To do:
1. In the article below on the arrests of journalists in Russia, what does the text say Sergey Mingazov's lawyer is named?
2. Reproduce the passage of the article on Russia's arrests of journalists from "The Russian regime" to "of them gagged.".
3. In the article on Russia's arrests of journalists, shorten the paragraph beginning "Russian security forces detained Mingazov" into a bulleted list that keeps its main facts.

Source text:
--- START ---
Three reporters have been arrested in three days, accused of discrediting the Russian army and association with the organization of deceased dissident Alexei Navalny

Konstantín Gábov
Russian journalist Konstantin Gabov during his court hearing on April 27.AP
Javier G. Cuesta

In just three days, the authorities in Moscow have detained at least three Russian journalists from Western media and news agencies considered “unfriendly” by the Kremlin. Sergey Mingazov, a reporter for the Russian edition of the U.S. magazine Forbes, has been arrested on charges of discrediting the actions of the Russian army in Ukraine for sharing third-party information about the massacre in Bucha on social media. Sergey Karelin and Konstantin Gabov — from the Associated Press (AP) and Reuters, respectively — are accused by the Kremlin of collaboration with the team of dissident Alexei Navalny, who died in a Russian prison in February. The latest arrests of journalists follow the expulsions and imprisonment of other Western and Russian correspondents over the past year.

Russian security forces detained Mingazov at his home at 6 a.m. last Friday in the Siberian city of Khabarovsk, located about 25 kilometers (15.5 miles) from the Chinese border. Authorities seized his computer and cell phone as well as those of his wife and children, Forbes reported. A court ruled on Saturday that he must remain under house arrest until the conclusion of his trial. Upon leaving the hearing, Mingazov told local media outlet 7x7 he hoped to settle the matter by pleading guilty and paying a fine.

The indictment against the Forbes reporter also calls for a prison term of between five to 10 years. “The formal complaint is based on Article 207.3 of the Russian criminal code: dissemination under a reliable appearance of deliberately false information about the armed forces for hatred, political, ideological, racial, national or religious enmity,” the reporter’s lawyer, Konstantin Bubon, said via his Facebook profile.

The Russian regime has accused Mingazov of discrediting its armed forces for sharing posts on his personal Telegram profile and other channels about the March-April 2022 massacre in the Ukrainian city of Bucha. Among the messages is one broadcast on April 4, 2022 with the title “Bucha: evidence and proof.” It is a compilation by freelance reporter Dmitry Kelezev — who has been wanted by Russian authorities since the same year — of images taken on the spot by media outlets such as CNN and The New York Times showing the bodies of residents of Bucha lying in the streets, some of them gagged.

A day earlier, the Russian Defense Ministry had denied that its troops had killed civilians in Bucha, stating that “not a single local resident has suffered from any violent action” during the Russian occupation of the town. Weeks later, at the end of April, Russian President Vladimir Putin told United Nations Secretary General António Guterres that the massacre had been staged and that the Kremlin knew “who prepared this provocation.”
--- END ---
Excerpted records:
--- START ---
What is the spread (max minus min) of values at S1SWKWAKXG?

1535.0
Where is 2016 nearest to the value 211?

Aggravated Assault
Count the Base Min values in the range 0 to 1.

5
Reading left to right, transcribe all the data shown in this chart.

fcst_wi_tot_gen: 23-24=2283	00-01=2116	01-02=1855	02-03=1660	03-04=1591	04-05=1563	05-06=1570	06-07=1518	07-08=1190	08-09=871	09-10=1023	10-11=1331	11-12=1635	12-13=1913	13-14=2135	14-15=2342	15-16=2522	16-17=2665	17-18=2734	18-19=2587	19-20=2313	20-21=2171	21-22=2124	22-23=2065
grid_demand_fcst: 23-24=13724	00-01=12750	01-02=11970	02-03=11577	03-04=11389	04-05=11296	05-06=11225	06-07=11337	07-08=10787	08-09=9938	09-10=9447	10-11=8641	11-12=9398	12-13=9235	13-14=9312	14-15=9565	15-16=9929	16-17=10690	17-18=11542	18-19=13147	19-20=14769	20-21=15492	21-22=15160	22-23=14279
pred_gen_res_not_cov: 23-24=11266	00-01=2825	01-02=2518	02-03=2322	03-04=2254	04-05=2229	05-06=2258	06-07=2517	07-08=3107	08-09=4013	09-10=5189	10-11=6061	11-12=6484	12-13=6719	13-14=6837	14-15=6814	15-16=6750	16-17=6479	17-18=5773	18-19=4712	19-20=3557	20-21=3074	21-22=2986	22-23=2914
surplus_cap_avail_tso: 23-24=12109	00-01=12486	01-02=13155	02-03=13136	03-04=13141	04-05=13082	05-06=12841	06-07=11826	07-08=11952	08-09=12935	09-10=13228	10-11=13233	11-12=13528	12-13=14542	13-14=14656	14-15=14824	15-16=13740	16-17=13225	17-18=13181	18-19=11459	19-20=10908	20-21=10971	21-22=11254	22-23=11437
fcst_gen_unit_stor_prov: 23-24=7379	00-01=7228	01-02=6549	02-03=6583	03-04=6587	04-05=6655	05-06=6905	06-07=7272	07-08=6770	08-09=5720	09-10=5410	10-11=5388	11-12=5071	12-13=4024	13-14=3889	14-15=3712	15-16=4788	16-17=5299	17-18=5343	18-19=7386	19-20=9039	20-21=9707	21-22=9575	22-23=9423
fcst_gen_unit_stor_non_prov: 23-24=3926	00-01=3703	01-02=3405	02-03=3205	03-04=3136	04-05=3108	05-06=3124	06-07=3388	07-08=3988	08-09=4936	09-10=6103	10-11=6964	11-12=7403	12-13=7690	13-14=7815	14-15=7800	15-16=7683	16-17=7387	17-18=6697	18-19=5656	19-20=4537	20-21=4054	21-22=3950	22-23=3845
--- END ---
Solutions to each task:
1. Konstantin Bubon.

2.
The Russian regime has accused Mingazov of discrediting its armed forces for sharing posts on his personal Telegram profile and other channels about the March-April 2022 massacre in the Ukrainian city of Bucha. Among the messages is one broadcast on April 4, 2022 with the title “Bucha: evidence and proof.” It is a compilation by freelance reporter Dmitry Kelezev — who has been wanted by Russian authorities since the same year — of images taken on the spot by media outlets such as CNN and The New York Times showing the bodies of residents of Bucha lying in the streets, some of them gagged.

3.
- Russian security forces detained Mingazov at his home at 6 a.m. last Friday in Khabarovsk, a Siberian city about 25 kilometers (15.5 miles) from the Chinese border.
- According to Forbes, authorities seized his computer and cell phone, as well as those of his wife and children.
- On Saturday, a court ordered him to remain under house arrest until his trial ends.
- After the hearing, he told the local outlet 7x7 that he hoped to settle the case by pleading guilty and paying a fine.